Wer kapitalgedeckte Altersvorsorge ausbaut, schafft mehr Kapital, das Rendite sucht. Und Rendite sucht sich ihren Weg: in Wohnungen, Pflege, Infrastruktur, Unternehmen und öffentliche Dienstleistungen. Arbeitnehmer:innen zahlen so heute in Fonds ein, damit ihre Pension morgen sicherer wird. Gleichzeitig macht genau dieses System ihr Leben heute teurer, ihre Arbeit unsicherer und die Gesellschaft ungleicher.
Genau deshalb reicht es nicht, nur über Gebühren, Risiken oder die richtige ETF-Auswahl zu sprechen. Die wichtigere Frage lautet: Wollen wir Altersvorsorge so organisieren, dass immer mehr Lebensbereiche zu Anlageklassen werden?
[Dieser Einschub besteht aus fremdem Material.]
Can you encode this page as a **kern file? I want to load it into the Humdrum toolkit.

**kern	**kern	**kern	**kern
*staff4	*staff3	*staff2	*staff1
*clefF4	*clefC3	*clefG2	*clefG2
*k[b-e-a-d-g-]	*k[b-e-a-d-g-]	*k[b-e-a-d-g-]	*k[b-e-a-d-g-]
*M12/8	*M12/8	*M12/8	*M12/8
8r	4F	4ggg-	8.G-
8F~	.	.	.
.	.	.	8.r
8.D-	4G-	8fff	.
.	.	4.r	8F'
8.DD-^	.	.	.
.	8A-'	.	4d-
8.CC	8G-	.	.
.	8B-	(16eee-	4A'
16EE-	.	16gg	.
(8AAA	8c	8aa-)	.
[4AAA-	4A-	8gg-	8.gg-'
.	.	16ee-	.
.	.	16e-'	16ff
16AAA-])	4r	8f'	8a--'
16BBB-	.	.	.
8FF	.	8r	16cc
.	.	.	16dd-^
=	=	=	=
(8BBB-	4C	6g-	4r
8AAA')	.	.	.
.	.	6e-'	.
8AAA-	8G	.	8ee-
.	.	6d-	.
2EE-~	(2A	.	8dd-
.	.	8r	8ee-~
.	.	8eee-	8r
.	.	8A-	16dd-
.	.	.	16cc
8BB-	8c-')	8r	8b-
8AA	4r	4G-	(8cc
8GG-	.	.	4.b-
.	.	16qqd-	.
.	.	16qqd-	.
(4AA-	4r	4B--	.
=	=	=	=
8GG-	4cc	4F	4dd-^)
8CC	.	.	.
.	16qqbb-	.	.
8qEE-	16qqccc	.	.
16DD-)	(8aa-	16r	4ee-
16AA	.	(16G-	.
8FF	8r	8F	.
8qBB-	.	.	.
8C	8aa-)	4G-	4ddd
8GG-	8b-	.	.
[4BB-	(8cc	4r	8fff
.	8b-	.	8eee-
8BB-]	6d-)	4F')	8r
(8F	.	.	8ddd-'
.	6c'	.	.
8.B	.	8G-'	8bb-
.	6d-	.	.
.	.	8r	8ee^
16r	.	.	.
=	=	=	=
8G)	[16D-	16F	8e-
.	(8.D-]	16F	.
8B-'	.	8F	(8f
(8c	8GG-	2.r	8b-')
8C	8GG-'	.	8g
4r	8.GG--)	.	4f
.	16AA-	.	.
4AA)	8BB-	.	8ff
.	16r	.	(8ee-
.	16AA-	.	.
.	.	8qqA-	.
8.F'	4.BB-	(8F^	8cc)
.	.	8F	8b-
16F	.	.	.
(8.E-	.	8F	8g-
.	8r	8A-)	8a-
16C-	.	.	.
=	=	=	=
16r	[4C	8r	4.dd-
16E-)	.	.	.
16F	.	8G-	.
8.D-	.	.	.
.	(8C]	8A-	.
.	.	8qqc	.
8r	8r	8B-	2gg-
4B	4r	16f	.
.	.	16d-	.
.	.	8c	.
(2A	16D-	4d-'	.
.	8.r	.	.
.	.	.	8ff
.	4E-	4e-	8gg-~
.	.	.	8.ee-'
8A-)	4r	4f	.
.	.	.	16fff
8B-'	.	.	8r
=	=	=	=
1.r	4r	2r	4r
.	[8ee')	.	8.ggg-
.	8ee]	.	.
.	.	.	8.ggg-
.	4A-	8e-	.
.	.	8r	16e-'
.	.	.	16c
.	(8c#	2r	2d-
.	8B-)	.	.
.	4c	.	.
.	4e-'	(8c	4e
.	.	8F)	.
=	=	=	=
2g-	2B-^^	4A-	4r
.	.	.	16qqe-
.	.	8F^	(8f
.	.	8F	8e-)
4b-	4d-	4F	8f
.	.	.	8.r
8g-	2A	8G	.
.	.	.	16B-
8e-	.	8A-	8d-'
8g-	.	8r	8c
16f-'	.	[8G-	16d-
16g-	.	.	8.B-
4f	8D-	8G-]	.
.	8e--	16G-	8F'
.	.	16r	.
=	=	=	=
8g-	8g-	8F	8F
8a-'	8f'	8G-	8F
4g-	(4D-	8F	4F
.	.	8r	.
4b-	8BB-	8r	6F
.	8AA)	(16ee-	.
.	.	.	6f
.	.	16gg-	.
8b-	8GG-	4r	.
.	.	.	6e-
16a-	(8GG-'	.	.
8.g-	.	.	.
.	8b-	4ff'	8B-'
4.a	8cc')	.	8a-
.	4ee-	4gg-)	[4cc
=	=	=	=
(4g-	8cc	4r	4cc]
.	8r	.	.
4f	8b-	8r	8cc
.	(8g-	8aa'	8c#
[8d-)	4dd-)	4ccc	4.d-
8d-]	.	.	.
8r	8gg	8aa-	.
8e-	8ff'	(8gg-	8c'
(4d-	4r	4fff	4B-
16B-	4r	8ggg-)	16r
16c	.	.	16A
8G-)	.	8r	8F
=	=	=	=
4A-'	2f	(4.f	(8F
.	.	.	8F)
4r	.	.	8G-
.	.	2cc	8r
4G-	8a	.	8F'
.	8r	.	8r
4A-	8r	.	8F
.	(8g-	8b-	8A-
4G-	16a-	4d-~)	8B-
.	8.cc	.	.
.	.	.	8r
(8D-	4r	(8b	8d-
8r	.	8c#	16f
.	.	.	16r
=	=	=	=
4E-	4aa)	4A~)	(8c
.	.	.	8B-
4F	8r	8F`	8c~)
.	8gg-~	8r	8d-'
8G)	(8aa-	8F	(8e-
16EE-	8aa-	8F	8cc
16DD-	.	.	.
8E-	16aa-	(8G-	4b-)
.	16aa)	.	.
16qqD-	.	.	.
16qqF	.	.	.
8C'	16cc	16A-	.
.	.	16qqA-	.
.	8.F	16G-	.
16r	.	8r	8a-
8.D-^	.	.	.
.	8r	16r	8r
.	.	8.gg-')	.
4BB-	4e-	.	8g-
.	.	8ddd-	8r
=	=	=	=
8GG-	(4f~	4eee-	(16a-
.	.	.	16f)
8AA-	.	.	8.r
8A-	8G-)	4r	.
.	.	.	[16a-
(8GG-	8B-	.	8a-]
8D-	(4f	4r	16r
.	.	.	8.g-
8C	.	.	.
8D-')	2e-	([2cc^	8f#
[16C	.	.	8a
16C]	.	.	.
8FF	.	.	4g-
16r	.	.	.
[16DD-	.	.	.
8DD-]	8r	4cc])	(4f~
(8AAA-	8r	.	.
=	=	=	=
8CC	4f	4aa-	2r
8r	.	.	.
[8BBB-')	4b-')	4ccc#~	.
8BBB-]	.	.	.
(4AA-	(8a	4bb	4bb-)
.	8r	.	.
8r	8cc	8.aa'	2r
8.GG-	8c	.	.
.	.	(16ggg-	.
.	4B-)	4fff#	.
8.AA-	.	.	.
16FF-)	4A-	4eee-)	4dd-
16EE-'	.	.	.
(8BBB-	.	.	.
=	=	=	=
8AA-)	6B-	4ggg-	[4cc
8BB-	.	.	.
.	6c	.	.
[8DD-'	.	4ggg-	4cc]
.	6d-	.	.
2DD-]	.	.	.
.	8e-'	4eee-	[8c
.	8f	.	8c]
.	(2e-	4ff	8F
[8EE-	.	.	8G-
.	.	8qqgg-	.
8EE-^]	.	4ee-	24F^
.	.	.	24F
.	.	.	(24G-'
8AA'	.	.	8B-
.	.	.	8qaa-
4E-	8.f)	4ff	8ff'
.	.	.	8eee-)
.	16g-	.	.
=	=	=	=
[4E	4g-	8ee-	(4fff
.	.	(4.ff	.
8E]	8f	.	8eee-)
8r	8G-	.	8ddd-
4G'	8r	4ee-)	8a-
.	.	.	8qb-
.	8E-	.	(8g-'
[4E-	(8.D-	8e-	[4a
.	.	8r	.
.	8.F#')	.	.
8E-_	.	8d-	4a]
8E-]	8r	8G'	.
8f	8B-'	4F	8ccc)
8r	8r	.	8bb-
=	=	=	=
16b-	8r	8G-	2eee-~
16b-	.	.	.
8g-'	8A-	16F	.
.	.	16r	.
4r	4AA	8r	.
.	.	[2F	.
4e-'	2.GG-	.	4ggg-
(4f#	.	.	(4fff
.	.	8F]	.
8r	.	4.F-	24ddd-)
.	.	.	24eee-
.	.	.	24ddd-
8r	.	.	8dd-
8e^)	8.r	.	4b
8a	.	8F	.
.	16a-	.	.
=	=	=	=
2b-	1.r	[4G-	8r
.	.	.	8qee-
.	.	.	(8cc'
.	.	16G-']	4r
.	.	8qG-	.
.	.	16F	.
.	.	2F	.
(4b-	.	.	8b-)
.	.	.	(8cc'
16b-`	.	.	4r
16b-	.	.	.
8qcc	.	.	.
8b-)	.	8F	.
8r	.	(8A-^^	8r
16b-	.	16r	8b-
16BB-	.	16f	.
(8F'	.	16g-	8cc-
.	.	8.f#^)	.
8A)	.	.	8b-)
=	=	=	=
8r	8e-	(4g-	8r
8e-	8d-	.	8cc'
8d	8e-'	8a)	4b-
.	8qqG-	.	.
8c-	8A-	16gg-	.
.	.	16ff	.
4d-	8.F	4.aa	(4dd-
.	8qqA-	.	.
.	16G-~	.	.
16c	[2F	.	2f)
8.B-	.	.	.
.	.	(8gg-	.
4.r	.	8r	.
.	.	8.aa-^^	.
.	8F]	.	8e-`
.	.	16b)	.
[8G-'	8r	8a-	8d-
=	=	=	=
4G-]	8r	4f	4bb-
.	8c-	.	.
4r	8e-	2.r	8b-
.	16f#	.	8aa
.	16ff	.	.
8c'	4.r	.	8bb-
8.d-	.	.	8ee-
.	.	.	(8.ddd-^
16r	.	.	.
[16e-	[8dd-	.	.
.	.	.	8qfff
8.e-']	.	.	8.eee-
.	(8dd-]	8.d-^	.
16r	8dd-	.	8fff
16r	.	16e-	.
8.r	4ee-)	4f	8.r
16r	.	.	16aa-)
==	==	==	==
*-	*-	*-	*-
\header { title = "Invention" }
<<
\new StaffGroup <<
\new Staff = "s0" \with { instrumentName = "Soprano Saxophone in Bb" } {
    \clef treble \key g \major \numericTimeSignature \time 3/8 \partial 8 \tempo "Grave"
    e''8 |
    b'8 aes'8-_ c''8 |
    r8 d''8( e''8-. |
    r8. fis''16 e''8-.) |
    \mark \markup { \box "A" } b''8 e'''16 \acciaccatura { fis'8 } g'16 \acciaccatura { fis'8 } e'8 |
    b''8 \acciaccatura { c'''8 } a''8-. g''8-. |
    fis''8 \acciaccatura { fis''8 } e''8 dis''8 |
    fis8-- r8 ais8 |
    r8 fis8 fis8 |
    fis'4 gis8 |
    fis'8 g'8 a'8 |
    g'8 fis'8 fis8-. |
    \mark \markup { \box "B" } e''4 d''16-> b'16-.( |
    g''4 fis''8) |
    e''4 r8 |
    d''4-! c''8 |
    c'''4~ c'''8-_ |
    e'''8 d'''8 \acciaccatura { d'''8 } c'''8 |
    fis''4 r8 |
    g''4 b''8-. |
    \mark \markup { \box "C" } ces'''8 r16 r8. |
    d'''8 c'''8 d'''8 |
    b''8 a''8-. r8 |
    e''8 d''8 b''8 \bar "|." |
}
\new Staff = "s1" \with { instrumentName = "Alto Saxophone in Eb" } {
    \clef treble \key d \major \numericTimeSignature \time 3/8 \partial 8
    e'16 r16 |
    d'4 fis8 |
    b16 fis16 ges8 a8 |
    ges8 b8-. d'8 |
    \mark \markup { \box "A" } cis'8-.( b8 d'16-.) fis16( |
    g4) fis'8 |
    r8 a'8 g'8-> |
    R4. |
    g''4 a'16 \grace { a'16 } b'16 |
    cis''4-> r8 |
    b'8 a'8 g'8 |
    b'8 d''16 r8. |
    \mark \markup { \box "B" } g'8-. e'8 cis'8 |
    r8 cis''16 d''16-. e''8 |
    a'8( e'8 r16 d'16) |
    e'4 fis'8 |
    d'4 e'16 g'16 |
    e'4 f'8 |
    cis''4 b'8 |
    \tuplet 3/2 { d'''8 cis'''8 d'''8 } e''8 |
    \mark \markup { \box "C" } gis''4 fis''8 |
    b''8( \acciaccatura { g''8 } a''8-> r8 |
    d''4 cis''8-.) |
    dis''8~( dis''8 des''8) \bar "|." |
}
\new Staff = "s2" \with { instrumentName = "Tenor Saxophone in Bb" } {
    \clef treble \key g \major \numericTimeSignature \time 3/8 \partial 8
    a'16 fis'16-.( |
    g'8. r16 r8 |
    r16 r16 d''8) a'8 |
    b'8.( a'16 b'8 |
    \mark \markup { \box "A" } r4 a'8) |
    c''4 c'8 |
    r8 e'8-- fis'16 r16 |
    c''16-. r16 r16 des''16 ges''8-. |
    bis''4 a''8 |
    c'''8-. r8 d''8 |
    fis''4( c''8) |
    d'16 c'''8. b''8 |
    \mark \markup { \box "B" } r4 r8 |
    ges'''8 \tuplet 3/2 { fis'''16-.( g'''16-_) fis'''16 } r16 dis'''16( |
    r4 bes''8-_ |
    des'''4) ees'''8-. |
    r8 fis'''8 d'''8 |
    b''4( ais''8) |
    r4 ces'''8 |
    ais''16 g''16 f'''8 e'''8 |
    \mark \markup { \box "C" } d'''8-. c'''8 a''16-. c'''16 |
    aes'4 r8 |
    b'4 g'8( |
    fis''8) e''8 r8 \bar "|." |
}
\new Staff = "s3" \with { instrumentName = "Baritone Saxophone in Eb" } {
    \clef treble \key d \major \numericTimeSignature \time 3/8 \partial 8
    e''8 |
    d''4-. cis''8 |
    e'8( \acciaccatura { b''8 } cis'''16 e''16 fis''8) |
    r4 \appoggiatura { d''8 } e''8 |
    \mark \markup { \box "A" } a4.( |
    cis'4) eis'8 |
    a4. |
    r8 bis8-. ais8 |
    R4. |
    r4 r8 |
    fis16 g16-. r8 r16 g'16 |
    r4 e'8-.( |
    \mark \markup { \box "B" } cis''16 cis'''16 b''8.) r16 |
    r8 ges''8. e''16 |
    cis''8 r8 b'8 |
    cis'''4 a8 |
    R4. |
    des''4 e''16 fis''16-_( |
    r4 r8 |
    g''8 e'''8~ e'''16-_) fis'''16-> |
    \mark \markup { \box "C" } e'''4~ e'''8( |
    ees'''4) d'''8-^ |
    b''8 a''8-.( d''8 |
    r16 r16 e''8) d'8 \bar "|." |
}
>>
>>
Staatliche Pensionen sind effizienter und transparenter
Auch ein umlagefinanziertes Pensionssystem setzt Dinge voraus: gute Löhne, ein hohes Beschäftigungsniveau, und politische Entscheidungen darüber, wie Produktivitätsgewinne verteilt werden. Es bedeutet auch: Pensionist:innen und Arbeitnehmer:innen stehen auf der selben Seite. Und es hat einen zentralen Vorteil: Es muss nicht erst Rendite aus Wohnungen, Pflegeheime oder Unternehmen ziehen, um Pensionen auszuzahlen.
In unserem heutigen Umlagesystem fließt Geld direkt von der laufenden Wertschöpfung zu den Menschen im Ruhestand. Das ist effizienter und transparenter als der Umweg über Finanzmärkte und deren Dickicht aus spekulativen Investments und Gebühren. Da richtet sich private Pensionsvorsorge plötzlich gegen Arbeitnehmer:innen.
Die entscheidende Frage ist daher nicht: Aktien oder keine Aktien? Die entscheidende Frage ist: Wollen wir unser Pensionsystem als solidarischen Sozialstaat organisieren – oder als Treibstoff für Finanzmärkte?